Your task: Copy the text read from every page in the listing below, line for line and character for character, and leave the pictures out.

* * * * * * *

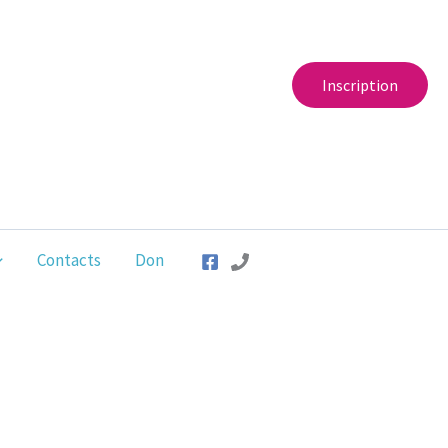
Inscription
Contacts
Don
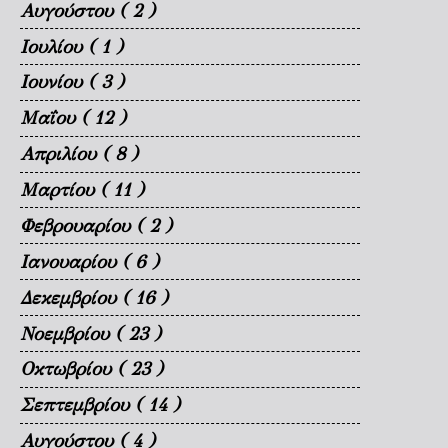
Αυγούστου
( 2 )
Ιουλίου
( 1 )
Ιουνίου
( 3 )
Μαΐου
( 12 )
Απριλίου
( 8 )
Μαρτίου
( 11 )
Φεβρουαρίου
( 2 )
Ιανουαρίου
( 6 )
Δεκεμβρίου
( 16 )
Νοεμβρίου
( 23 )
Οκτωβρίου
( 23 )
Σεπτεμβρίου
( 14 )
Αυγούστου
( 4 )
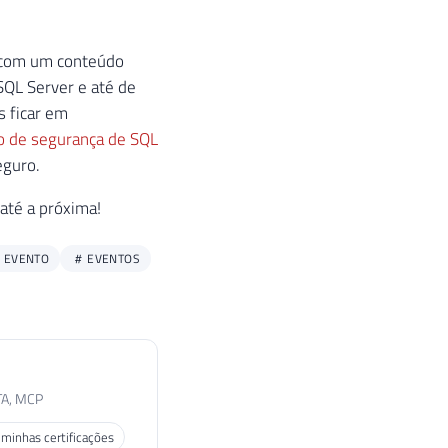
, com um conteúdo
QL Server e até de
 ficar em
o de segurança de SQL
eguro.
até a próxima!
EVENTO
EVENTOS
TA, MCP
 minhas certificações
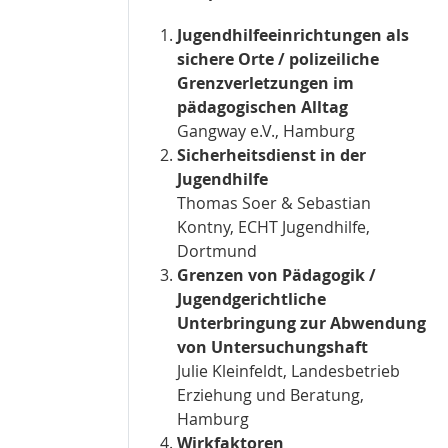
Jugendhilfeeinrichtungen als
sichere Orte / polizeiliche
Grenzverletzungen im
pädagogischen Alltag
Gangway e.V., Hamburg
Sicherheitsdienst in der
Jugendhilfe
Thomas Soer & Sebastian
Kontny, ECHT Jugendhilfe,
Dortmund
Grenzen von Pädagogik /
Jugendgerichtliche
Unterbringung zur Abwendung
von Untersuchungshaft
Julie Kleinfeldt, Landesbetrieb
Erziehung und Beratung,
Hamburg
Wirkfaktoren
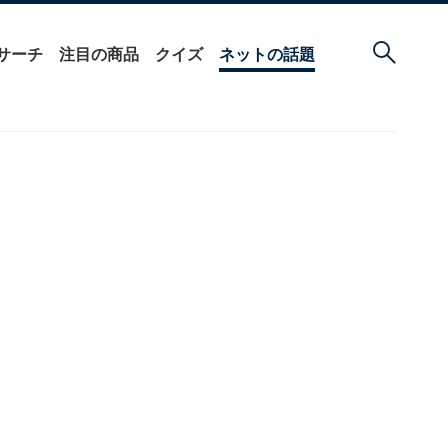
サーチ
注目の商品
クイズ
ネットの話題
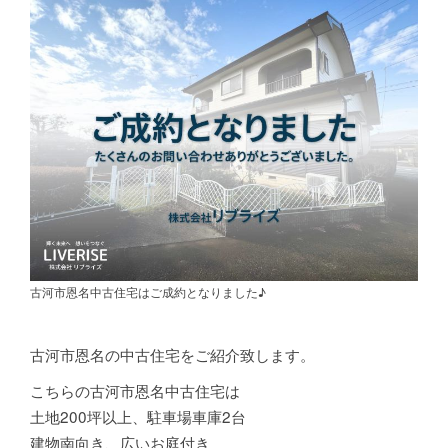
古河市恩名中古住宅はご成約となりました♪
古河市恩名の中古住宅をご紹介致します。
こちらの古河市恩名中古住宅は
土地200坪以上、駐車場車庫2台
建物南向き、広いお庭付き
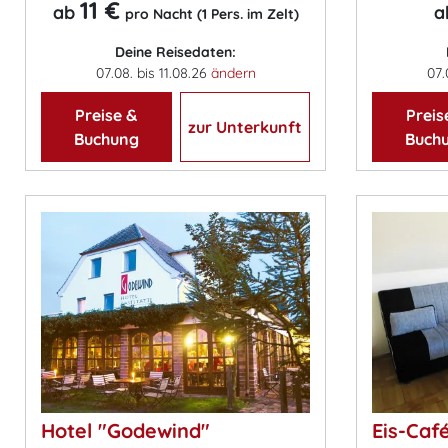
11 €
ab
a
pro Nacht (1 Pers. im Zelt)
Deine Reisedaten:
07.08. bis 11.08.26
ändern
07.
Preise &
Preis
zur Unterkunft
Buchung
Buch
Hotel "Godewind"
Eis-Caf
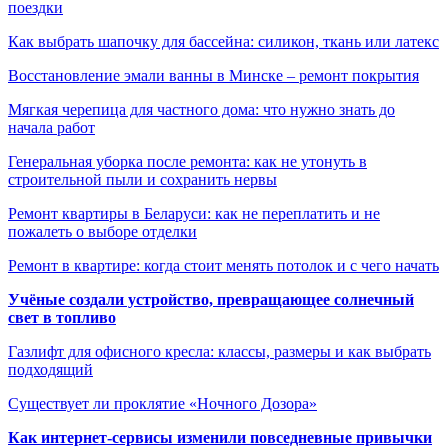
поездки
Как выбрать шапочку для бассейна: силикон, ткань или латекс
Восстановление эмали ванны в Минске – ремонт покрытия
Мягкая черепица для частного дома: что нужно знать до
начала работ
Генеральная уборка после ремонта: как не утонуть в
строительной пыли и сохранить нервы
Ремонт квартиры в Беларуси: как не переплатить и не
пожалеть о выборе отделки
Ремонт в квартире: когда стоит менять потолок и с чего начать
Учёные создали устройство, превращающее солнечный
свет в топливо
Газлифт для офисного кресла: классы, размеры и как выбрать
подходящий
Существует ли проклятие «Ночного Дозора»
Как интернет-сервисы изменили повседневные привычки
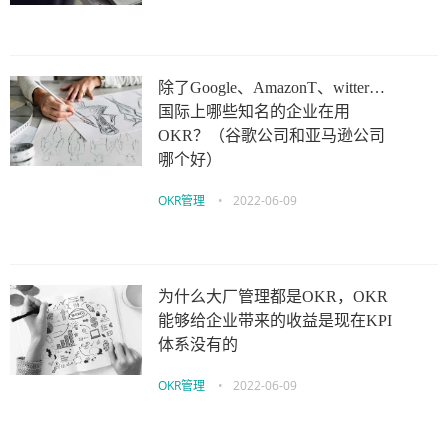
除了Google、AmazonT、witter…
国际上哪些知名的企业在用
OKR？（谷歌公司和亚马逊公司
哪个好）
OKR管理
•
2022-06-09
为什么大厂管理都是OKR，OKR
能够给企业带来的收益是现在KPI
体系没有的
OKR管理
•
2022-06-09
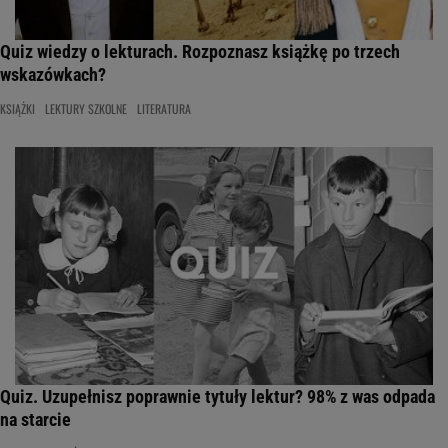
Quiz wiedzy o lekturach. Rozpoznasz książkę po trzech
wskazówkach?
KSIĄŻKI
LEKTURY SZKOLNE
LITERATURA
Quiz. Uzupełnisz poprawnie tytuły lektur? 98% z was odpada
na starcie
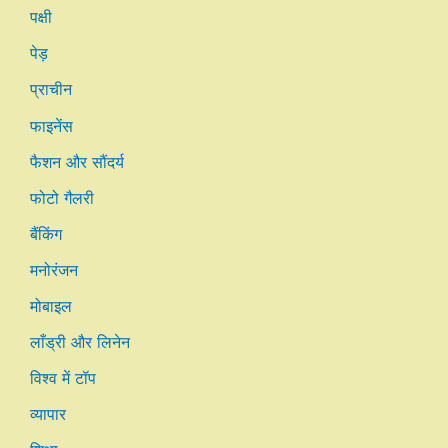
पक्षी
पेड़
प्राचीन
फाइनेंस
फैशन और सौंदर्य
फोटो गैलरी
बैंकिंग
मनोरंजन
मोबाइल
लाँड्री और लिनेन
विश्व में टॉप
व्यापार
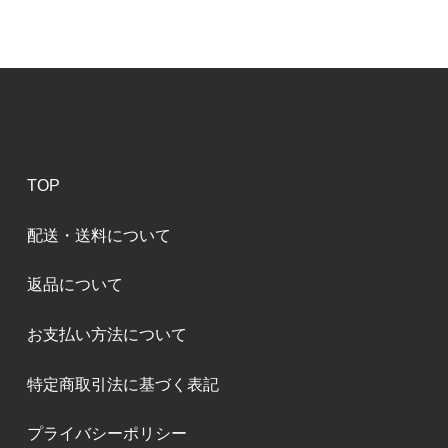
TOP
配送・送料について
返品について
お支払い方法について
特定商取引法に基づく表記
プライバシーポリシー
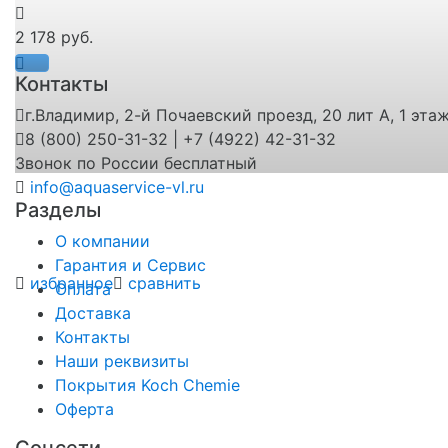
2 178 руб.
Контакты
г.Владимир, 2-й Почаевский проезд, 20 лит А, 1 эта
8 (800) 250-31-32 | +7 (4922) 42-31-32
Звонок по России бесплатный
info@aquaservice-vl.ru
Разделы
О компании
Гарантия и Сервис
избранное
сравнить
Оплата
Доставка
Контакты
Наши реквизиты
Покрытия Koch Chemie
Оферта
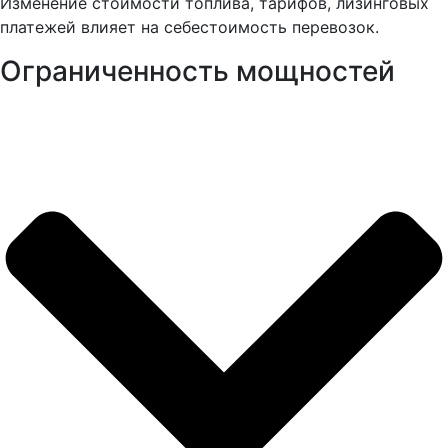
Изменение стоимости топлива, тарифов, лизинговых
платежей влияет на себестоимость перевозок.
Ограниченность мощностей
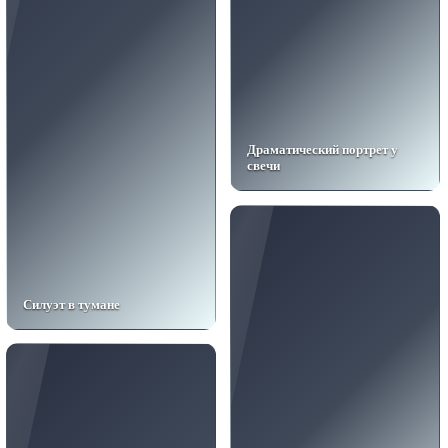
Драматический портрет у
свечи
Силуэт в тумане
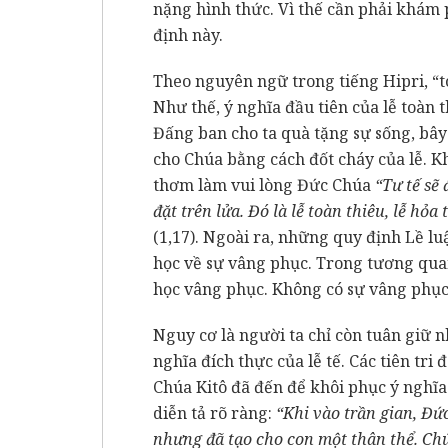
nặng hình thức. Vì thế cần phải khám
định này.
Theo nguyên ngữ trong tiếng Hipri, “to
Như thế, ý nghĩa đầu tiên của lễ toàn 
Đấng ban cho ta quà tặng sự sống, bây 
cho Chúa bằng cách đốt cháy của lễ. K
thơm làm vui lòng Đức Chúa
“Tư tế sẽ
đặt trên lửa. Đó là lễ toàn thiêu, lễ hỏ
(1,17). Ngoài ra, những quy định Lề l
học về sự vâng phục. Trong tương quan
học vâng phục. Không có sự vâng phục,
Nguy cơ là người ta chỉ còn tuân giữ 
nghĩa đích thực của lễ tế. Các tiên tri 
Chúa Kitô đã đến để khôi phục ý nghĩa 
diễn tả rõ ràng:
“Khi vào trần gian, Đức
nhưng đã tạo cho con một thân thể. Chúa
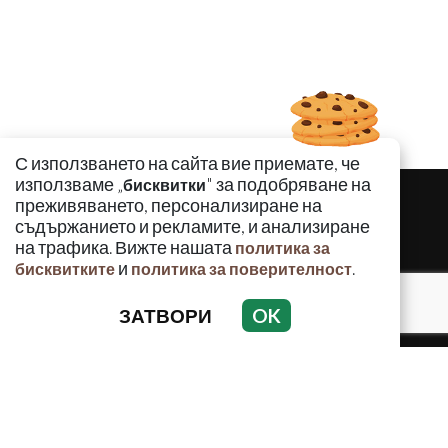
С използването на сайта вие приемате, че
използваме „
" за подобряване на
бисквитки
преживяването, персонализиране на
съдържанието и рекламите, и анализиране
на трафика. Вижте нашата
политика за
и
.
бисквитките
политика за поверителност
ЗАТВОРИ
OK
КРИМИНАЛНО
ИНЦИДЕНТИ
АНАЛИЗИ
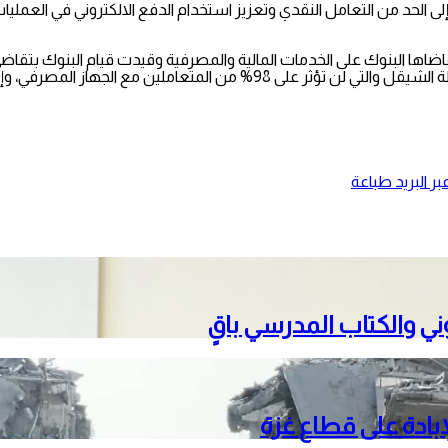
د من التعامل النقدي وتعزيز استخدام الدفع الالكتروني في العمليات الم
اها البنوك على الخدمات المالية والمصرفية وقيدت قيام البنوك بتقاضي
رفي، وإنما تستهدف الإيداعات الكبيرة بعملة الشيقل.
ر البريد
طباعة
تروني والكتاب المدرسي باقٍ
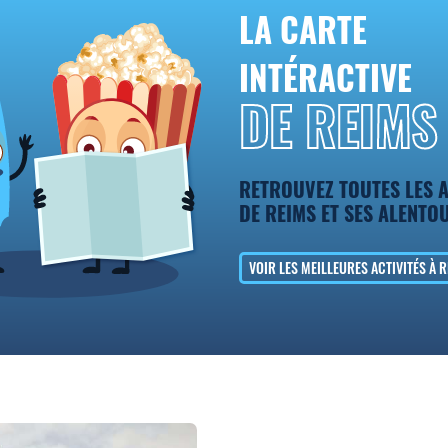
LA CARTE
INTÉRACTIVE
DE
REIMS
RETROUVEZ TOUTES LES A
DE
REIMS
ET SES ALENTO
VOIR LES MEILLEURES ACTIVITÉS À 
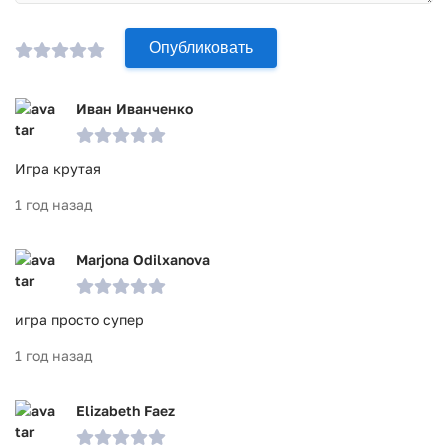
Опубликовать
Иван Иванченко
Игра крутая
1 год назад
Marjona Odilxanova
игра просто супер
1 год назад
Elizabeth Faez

* * * * * * *

Answer space:
Inscription
Contacts
Don
Αυγούστου
( 2 )
Ιουλίου
( 1 )
Ιουνίου
( 3 )
Μαΐου
( 12 )
Απριλίου
( 8 )
Μαρτίου
( 11 )
Φεβρουαρίου
( 2 )
Ιανουαρίου
( 6 )
Δεκεμβρίου
( 16 )
Νοεμβρίου
( 23 )
Οκτωβρίου
( 23 )
Σεπτεμβρίου
( 14 )
Αυγούστου
( 4 )
, com um conteúdo
QL Server e até de
 ficar em
o de segurança de SQL
eguro.
até a próxima!
EVENTO
EVENTOS
TA, MCP
 minhas certificações
Jugendhilfeeinrichtungen als
sichere Orte / polizeiliche
Grenzverletzungen im
pädagogischen Alltag
Gangway e.V., Hamburg
Sicherheitsdienst in der
Jugendhilfe
Thomas Soer & Sebastian
Kontny, ECHT Jugendhilfe,
Dortmund
Grenzen von Pädagogik /
Jugendgerichtliche
Unterbringung zur Abwendung
von Untersuchungshaft
Julie Kleinfeldt, Landesbetrieb
Erziehung und Beratung,
Hamburg
Wirkfaktoren
サーチ
注目の商品
クイズ
ネットの話題
古河市恩名中古住宅はご成約となりました♪
古河市恩名の中古住宅をご紹介致します。
こちらの古河市恩名中古住宅は
土地200坪以上、駐車場車庫2台
建物南向き、広いお庭付き
11 €
ab
a
pro Nacht (1 Pers. im Zelt)
Deine Reisedaten:
07.08. bis 11.08.26
ändern
07.
Preise &
Preis
zur Unterkunft
Buchung
Buch
Hotel "Godewind"
Eis-Caf
поездки
Как выбрать шапочку для бассейна: силикон, ткань или латекс
Восстановление эмали ванны в Минске – ремонт покрытия
Мягкая черепица для частного дома: что нужно знать до
начала работ
Генеральная уборка после ремонта: как не утонуть в
строительной пыли и сохранить нервы
Ремонт квартиры в Беларуси: как не переплатить и не
пожалеть о выборе отделки
Ремонт в квартире: когда стоит менять потолок и с чего начать
Учёные создали устройство, превращающее солнечный
свет в топливо
Газлифт для офисного кресла: классы, размеры и как выбрать
подходящий
Существует ли проклятие «Ночного Дозора»
Как интернет-сервисы изменили повседневные привычки
除了Google、AmazonT、witter…
国际上哪些知名的企业在用
OKR？（谷歌公司和亚马逊公司
哪个好）
OKR管理
•
2022-06-09
为什么大厂管理都是OKR，OKR
能够给企业带来的收益是现在KPI
体系没有的
OKR管理
•
2022-06-09
Quiz wiedzy o lekturach. Rozpoznasz książkę po trzech
wskazówkach?
KSIĄŻKI
LEKTURY SZKOLNE
LITERATURA
Quiz. Uzupełnisz poprawnie tytuły lektur? 98% z was odpada
na starcie
पक्षी
पेड़
प्राचीन
फाइनेंस
फैशन और सौंदर्य
फोटो गैलरी
बैंकिंग
मनोरंजन
मोबाइल
लाँड्री और लिनेन
विश्व में टॉप
व्यापार
TOP
配送・送料について
返品について
お支払い方法について
特定商取引法に基づく表記
プライバシーポリシー
2 178 руб.
Контакты
г.Владимир, 2-й Почаевский проезд, 20 лит А, 1 эта
8 (800) 250-31-32 | +7 (4922) 42-31-32
Звонок по России бесплатный
info@aquaservice-vl.ru
Разделы
О компании
Гарантия и Сервис
избранное
сравнить
Оплата
Доставка
Контакты
Наши реквизиты
Покрытия Koch Chemie
Оферта
Изменение стоимости топлива, тарифов, лизинговых
платежей влияет на себестоимость перевозок.
Ограниченность мощностей
Драматический портрет у
свечи
Силуэт в тумане
nặng hình thức. Vì thế cần phải khám
định này.
Theo nguyên ngữ trong tiếng Hipri, “to
Như thế, ý nghĩa đầu tiên của lễ toàn 
Đấng ban cho ta quà tặng sự sống, bây 
cho Chúa bằng cách đốt cháy của lễ. K
thơm làm vui lòng Đức Chúa
“Tư tế sẽ
đặt trên lửa. Đó là lễ toàn thiêu, lễ hỏ
(1,17). Ngoài ra, những quy định Lề l
học về sự vâng phục. Trong tương quan
học vâng phục. Không có sự vâng phục,
Nguy cơ là người ta chỉ còn tuân giữ 
nghĩa đích thực của lễ tế. Các tiên tri 
Chúa Kitô đã đến để khôi phục ý nghĩa 
diễn tả rõ ràng:
“Khi vào trần gian, Đức
nhưng đã tạo cho con một thân thể. Chúa
С използването на сайта вие приемате, че
използваме „
" за подобряване на
бисквитки
преживяването, персонализиране на
съдържанието и рекламите, и анализиране
на трафика. Вижте нашата
политика за
и
.
бисквитките
политика за поверителност
ЗАТВОРИ
OK
КРИМИНАЛНО
ИНЦИДЕНТИ
АНАЛИЗИ
د من التعامل النقدي وتعزيز استخدام الدفع الالكتروني في العمليات الم
اها البنوك على الخدمات المالية والمصرفية وقيدت قيام البنوك بتقاضي
رفي، وإنما تستهدف الإيداعات الكبيرة بعملة الشيقل.
ر البريد
طباعة
تروني والكتاب المدرسي باقٍ
LA CARTE
INTÉRACTIVE
DE
REIMS
RETROUVEZ TOUTES LES A
DE
REIMS
ET SES ALENTO
VOIR LES MEILLEURES ACTIVITÉS À 
Опубликовать
Иван Иванченко
Игра крутая
1 год назад
Marjona Odilxanova
игра просто супер
1 год назад
Elizabeth Faez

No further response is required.